[Start of Attachment]
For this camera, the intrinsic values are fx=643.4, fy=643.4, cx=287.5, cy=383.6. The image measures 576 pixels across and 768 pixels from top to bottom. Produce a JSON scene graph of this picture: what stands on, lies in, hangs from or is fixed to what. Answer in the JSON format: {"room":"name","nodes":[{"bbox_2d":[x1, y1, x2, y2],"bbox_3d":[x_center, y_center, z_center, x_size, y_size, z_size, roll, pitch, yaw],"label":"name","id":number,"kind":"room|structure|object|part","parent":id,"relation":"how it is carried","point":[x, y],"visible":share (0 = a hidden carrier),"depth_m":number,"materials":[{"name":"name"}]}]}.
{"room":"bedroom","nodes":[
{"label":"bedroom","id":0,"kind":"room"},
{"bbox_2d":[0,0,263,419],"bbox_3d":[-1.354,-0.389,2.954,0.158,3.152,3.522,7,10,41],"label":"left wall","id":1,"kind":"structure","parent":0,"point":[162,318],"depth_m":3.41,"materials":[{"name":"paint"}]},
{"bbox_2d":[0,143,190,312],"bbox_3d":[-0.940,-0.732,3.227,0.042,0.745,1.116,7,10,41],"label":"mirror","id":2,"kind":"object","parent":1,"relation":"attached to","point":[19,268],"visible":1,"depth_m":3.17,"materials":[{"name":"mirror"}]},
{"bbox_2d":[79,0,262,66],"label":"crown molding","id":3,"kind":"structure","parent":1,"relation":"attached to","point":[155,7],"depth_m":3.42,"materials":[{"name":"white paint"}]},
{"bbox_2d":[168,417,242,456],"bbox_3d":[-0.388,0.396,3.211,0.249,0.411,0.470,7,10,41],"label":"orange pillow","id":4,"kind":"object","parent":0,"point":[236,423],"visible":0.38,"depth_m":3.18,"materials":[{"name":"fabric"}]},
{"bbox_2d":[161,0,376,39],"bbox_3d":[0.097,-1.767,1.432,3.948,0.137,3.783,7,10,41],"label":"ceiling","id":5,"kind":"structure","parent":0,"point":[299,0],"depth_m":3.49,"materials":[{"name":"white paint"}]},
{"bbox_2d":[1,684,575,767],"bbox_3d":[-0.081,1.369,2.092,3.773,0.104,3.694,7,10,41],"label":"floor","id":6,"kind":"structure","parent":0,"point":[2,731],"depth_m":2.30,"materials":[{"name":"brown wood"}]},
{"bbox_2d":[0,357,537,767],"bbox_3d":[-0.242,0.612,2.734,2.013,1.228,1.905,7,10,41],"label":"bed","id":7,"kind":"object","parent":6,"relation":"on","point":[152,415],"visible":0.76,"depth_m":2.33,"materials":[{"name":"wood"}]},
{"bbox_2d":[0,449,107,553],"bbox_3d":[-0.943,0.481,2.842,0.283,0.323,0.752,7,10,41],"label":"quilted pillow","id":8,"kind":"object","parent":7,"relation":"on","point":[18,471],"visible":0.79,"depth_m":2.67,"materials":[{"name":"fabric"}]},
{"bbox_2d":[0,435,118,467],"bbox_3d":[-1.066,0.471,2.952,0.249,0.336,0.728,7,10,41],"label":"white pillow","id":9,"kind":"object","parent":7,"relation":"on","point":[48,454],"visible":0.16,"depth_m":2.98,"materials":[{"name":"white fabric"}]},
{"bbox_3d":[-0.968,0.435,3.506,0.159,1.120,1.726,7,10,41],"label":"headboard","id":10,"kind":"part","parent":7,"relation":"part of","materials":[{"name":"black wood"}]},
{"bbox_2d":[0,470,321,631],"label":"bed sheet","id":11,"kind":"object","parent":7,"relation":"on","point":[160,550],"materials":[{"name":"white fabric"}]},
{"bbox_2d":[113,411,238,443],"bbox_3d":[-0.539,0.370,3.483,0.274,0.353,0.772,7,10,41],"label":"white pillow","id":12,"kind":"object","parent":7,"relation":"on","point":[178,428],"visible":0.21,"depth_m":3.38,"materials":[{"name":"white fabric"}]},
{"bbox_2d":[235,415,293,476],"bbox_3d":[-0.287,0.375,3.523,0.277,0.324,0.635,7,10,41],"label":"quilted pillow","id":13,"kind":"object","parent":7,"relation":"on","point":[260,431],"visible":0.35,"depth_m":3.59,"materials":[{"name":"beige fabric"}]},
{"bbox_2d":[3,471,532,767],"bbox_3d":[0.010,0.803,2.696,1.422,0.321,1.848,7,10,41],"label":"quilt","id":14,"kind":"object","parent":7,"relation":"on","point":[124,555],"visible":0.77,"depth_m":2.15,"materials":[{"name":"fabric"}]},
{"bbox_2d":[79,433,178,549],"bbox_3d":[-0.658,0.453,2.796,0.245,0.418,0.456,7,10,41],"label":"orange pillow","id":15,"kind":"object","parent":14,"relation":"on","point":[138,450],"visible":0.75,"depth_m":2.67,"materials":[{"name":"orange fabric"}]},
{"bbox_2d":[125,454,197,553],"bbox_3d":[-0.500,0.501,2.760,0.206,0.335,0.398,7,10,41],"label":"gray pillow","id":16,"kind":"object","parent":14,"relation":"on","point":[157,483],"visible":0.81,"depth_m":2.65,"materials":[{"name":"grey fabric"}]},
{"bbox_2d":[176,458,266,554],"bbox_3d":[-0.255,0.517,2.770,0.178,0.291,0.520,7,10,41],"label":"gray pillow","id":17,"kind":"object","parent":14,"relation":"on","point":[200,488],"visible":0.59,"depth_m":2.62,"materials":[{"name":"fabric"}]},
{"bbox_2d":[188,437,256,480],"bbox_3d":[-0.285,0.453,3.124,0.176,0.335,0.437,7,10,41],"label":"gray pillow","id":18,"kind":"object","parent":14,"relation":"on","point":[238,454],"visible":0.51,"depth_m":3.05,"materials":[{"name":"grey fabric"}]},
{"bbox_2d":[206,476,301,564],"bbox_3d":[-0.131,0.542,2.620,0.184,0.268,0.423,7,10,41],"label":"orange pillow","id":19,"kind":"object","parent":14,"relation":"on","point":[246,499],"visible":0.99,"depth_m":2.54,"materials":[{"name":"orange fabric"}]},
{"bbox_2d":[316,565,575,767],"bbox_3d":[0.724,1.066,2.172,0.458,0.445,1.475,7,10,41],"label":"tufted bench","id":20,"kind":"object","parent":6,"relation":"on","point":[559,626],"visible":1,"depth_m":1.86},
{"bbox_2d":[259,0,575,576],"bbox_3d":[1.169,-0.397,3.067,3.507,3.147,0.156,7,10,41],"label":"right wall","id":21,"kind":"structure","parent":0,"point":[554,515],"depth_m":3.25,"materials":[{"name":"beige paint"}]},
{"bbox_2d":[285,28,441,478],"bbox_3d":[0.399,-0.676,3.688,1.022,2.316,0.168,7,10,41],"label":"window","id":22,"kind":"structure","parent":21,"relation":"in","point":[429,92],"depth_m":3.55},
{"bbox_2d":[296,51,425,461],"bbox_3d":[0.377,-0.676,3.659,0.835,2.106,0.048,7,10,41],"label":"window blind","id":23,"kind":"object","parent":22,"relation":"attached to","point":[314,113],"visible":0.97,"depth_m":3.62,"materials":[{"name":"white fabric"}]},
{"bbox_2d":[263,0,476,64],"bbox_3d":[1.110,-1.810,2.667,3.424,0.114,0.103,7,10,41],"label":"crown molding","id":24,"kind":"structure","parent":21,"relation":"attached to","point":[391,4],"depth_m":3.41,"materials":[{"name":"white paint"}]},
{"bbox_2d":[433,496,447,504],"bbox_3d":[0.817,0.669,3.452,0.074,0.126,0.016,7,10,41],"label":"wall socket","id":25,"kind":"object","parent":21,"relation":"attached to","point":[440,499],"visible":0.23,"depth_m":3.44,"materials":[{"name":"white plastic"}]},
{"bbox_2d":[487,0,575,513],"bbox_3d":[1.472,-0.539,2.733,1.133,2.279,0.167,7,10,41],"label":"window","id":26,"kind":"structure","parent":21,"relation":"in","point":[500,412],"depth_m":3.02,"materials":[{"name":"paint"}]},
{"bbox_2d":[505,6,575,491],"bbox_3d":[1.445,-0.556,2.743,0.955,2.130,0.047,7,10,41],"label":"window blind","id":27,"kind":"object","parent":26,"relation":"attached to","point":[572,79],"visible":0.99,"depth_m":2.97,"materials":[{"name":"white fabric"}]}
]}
[End of Attachment]
» Work order
Return every line above where "crown" appears.

» Exercise solution
{"bbox_2d":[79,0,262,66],"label":"crown molding","id":3,"kind":"structure","parent":1,"relation":"attached to","point":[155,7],"depth_m":3.42,"materials":[{"name":"white paint"}]},
{"bbox_2d":[263,0,476,64],"bbox_3d":[1.110,-1.810,2.667,3.424,0.114,0.103,7,10,41],"label":"crown molding","id":24,"kind":"structure","parent":21,"relation":"attached to","point":[391,4],"depth_m":3.41,"materials":[{"name":"white paint"}]},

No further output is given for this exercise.